Os cientistas estudaram o comportamento
dos macrófagos após uma situação de ataque cardíaco nestes animais e
descobriram que muitas das moléculas que formam a cicatriz são expressas
através destas mesmas células, destacando a formação do colagénio.
“Para perceber se os macrófagos
participam diretamente na formação da cicatriz, modificámos estas células
geneticamente de modo a que a proteína do colagénio fluoresça e assim a
possamos ver”, começou por explicar a cientista.
“Ao transplantarmos estes macrófagos
modificados para os corações dos ratinhos e do peixe-zebra que sofreram um
ataque cardíaco, constatámos que parte da cicatriz formada semanas mais tarde
era fluorescente. Esta observação foi muito surpreendente e demonstra claramente
que os macrófagos podem formar colagénio, exportá-lo e depositá-lo na
cicatriz”, afirmou Filipa Simões, primeira autora do estudo.
Esperança para o coração humano
Para já, o procedimento foi apenas
testado em cobaias e no peixe-zebra, contudo a equipa acredita que o mesmo
mecanismo pode vir a ser replicado no coração humano.
“Com este estudo identificamos uma nova
função para os macrófagos, função esta que é conservada a nível
evolutivo, e que desafia o dogma atual de que apenas miofibroblastos contribuem
para a formação cicatriz cardíaca. Acreditamos que este novo mecanismo também
seja aplicado ao coração humano”.
Num comunicado enviado ao ZAP, a equipa
explica que há duas etapas necessárias para que um coração possa ser efetivamente
reparado: primeiro, é necessário modular a formação da cicatriz permanente e
transformá-la numa temporária e, em segundo lugar, é preciso substituir todas
as células de músculo cardíaco perdidas com ataque cardíaco.

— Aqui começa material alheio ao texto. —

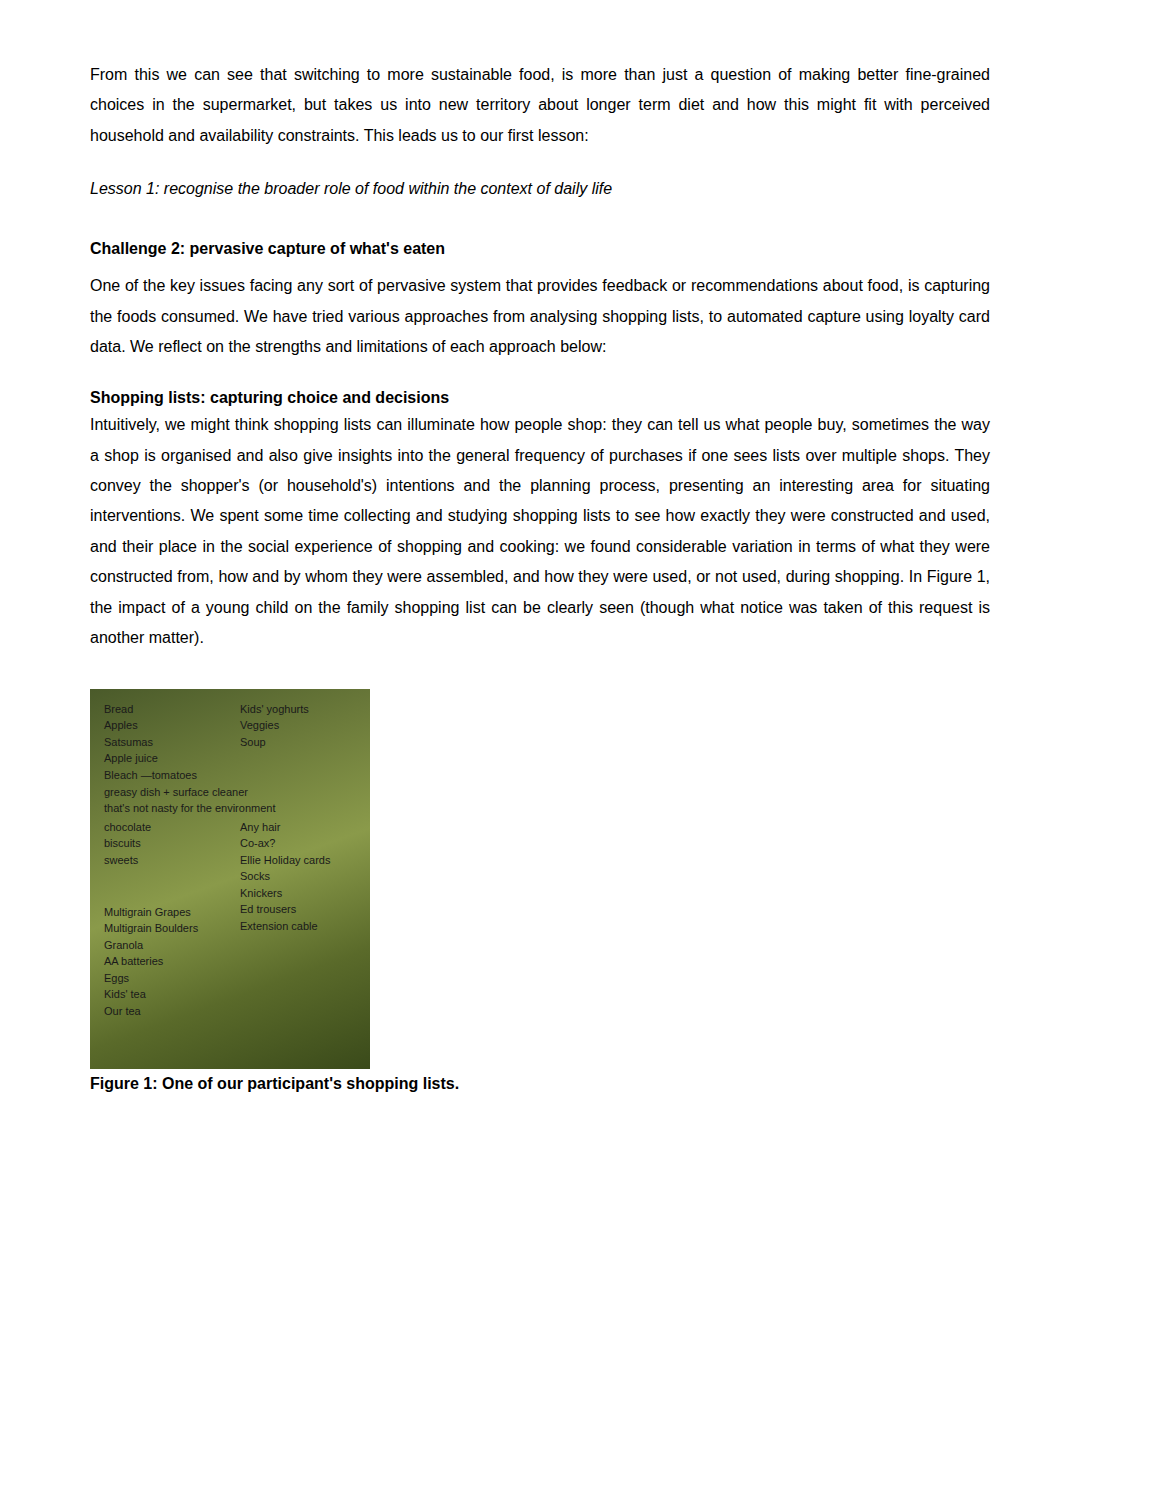From this we can see that switching to more sustainable food, is more than just a question of making better fine-grained choices in the supermarket, but takes us into new territory about longer term diet and how this might fit with perceived household and availability constraints. This leads us to our first lesson:
Lesson 1: recognise the broader role of food within the context of daily life
Challenge 2: pervasive capture of what's eaten
One of the key issues facing any sort of pervasive system that provides feedback or recommendations about food, is capturing the foods consumed. We have tried various approaches from analysing shopping lists, to automated capture using loyalty card data. We reflect on the strengths and limitations of each approach below:
Shopping lists: capturing choice and decisions
Intuitively, we might think shopping lists can illuminate how people shop: they can tell us what people buy, sometimes the way a shop is organised and also give insights into the general frequency of purchases if one sees lists over multiple shops. They convey the shopper's (or household's) intentions and the planning process, presenting an interesting area for situating interventions. We spent some time collecting and studying shopping lists to see how exactly they were constructed and used, and their place in the social experience of shopping and cooking: we found considerable variation in terms of what they were constructed from, how and by whom they were assembled, and how they were used, or not used, during shopping. In Figure 1, the impact of a young child on the family shopping list can be clearly seen (though what notice was taken of this request is another matter).
Bread
Apples
Satsumas
Apple juice
Bleach —tomatoes
Kids' yoghurts
Veggies
Soup
greasy dish + surface cleaner
that's not nasty for the environment
chocolate
biscuits
sweets
Any hair
Co-ax?
Ellie Holiday cards
Socks
Knickers
Ed trousers
Extension cable
Multigrain Grapes
Multigrain Boulders
Granola
AA batteries
Eggs
Kids' tea
Our tea
Figure 1: One of our participant's shopping lists.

A investigação de Filipa Simões, cujos
resultados foram esta quinta-feira publicados na revista científica Nature,
ajuda a trilhar a primeira etapa deste processo. “O nosso estudo contribui para
perceber como podemos modular a primeira parte do problema, já que
identificamos os macrófagos como novos alvos para modular a formação da
cicatriz”.
“Antes de podermos passar a ensaios
clínicos e ajudar doentes que sofreram um ataque cardíaco, precisamos continuar
a investir em investigação básica, o que chamamos investigação fundamental
conduzida pela curiosidade de saber mais. Só assim vamos compreender de modo
mais detalhado o mecanismo pelo qual os macrófagos depositam colagénio na
cicatriz cardíaca ou, por exemplo, o que acontece se bloquearmos a produção de
colagénio nos macrófagos do ratinho adulto – será que o coração fica assim com
uma cicatriz mais pequena e consegue regenerar, evitando insuficiência
cardíaca?”.
“Só depois de termos mais informação sobre
este processo poderemos pensar em avançar para ensaios clínicos, de modo a
modular a função dos macrófagos e poder tratar doentes que sofreram um ataque
cardíaco”, rematou Filipa Simões.
Anualmente, as doenças cardíacas causam
17,8 milhões de mortes em todo o mundo.
Cerca de meio milhão de portugueses têm
insuficiência cardíaca, doença que está a aumentar e é responsável por duas a
três vezes mais mortes do que o cancro da mama e do cólon, segundo dados da
Sociedade Portuguesa de Cardiologia divulgados em 2019.